Let $X \subseteq \mathbb{R}^n$ is closed and $S_N = \{f_i\}$ is a set of $N > 1$ similitudes with $s_i = Lip(S_i)$.
$S_N$ satisfies the open set condition iff there exists a nonempty bounded open set $G \subseteq \mathbb{R}^n$ so that $\stackrel{.}{\cup} f_i(G) \subseteq G$.
Prove that, in the above conditions, $\sum_{i = 1}^N s_i^n < 1$.
Could you verify my approach? Surely there is a simpler proof.
The relevance of the statement
There exist results on the Hausdorff/Box dimension of self-similar fractals. The dimension is computed as the unique solution of $\sum_{i = 1}^N s_i^d = 1$. Then, the above result together with the monotonicity of the sum in $d$ yields that there is indeed a unique solution to the equation.
Proof
$G$ is an open set. Thus, we know that $G = \bigcup\limits_{i \in \mathbb{N}} B(x_i,r_i)$ because balls form a countable basis of the topology.
Case $G = B(x,r)$
We have $\bigcup\limits_{i = 1}^N f_i(B(x,r)) \subseteq B(x,r)$ and then: $$V(\bigcup\limits_{i = 1}^N f_i(B(x,r))) = \sum_{i = 1}^N V(f_i(B(x,r))) = \sum_{i = 1}^N s_i^n r^n \le r^n= V(B(x,r))$$ and thus, we get: $\sum_{i = 1}^N r^ns_i^n \le r^n$ and so $\sum_{i = 1}^N s_i^n \le 1$.
Equality holds iff $G = \bigcup\limits_{i = 1}^N f_i(B(x,r))$. But, since the union is disjoint, this gives a non-trivial partition of the connected ball $B(x,r)$. Contradiction.
Case $G = \bigcup\limits_{j \in \mathbb{N}} B(x_j,r_j)$
We know that $V(G) \le \sum r_j^n \le M^n$ where $B(x,M)$ is the ball bounding the set.
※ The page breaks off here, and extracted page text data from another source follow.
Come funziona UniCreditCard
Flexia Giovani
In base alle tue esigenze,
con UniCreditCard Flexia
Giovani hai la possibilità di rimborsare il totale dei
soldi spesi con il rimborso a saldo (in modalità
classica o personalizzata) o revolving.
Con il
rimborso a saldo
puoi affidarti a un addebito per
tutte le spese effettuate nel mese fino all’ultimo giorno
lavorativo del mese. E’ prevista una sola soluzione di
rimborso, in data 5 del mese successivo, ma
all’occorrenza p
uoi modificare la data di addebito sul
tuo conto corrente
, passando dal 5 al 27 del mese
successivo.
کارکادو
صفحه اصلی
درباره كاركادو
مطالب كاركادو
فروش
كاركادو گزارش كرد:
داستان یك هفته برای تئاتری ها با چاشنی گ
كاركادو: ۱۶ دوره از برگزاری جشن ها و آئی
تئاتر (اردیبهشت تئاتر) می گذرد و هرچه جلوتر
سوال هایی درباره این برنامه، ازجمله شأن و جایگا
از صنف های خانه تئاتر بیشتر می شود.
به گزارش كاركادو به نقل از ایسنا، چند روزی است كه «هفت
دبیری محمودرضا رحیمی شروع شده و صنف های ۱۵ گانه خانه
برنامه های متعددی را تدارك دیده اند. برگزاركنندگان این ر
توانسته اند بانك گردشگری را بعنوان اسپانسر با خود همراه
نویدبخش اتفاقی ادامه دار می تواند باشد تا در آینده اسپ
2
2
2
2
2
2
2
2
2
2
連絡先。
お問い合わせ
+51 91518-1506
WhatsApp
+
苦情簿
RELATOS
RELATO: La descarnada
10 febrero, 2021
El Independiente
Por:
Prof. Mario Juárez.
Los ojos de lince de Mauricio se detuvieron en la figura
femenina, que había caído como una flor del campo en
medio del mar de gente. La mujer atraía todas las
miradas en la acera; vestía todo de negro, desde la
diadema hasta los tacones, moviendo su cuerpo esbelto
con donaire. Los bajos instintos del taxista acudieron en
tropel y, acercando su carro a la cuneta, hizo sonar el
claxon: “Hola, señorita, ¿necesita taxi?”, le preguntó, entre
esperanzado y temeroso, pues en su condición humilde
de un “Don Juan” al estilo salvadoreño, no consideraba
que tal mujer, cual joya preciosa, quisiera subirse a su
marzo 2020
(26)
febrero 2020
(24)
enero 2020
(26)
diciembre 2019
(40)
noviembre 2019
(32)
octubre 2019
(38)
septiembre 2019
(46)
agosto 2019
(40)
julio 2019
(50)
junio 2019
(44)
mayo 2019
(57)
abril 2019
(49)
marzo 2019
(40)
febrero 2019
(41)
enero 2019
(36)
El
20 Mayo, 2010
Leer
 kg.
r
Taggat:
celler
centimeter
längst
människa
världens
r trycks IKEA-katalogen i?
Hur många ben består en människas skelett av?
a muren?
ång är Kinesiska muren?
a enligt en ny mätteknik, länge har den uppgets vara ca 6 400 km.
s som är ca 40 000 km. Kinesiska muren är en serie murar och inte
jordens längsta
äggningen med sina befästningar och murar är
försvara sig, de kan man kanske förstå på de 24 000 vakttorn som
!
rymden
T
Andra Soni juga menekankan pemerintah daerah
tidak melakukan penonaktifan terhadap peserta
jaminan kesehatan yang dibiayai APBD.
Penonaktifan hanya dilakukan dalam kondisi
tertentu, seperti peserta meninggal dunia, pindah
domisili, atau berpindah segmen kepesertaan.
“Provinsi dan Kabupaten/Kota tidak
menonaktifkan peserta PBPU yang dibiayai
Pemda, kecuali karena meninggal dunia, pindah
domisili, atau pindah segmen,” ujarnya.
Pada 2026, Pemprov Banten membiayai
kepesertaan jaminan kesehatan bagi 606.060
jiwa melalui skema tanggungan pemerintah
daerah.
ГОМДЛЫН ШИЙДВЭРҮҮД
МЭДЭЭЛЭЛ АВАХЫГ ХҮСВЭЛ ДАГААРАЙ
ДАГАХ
Then we consider the mappings $\{\overline{f_i}\}$ acting on each ball $B(x_j,r_j)$. We obtain in this way a set of disjoint balls whose volume is $\sum_{i = 1}^N s_i^n r_j^n$. Summing over all balls we get $(\sum_{j \in \mathbb{N}} r_j^n) (\sum_{i = 1}^N s_i^n) \le \sum r_j^n$, by the open set condition. We get $\sum_{i = 1}^N s_i^n \le 1$.
Equality holds iff $G = \bigcup\limits_{i = 1}^N \overline{f_i}(G)$. But since $f_i$ is a similitude, then (assuming $s > 0$) it is an open mapping and each $\overline{f_i}(G)$ is an open set. This induces an open partition in each connected component of $G$. This forces that each connected component receives one $\overline{f_i}(G)$ so that we don't get a partition of a connected set.
But since $f_i$ is a similitude with $s > 0$, it has an inverse which would have domain a connected component. We would have that a continuous mapping sends a connected set to several connected sets. Contradiction. Thus, the only possibility is that $G$ consists of only one connected component. By connectedness it would also imply that $N = 1$. However, (motivated by the definition of IFS) we imposed that $N > 1$. Contradiction.
References
Massopust: Interpolation and Approximation with Splines and Fractals, page 157.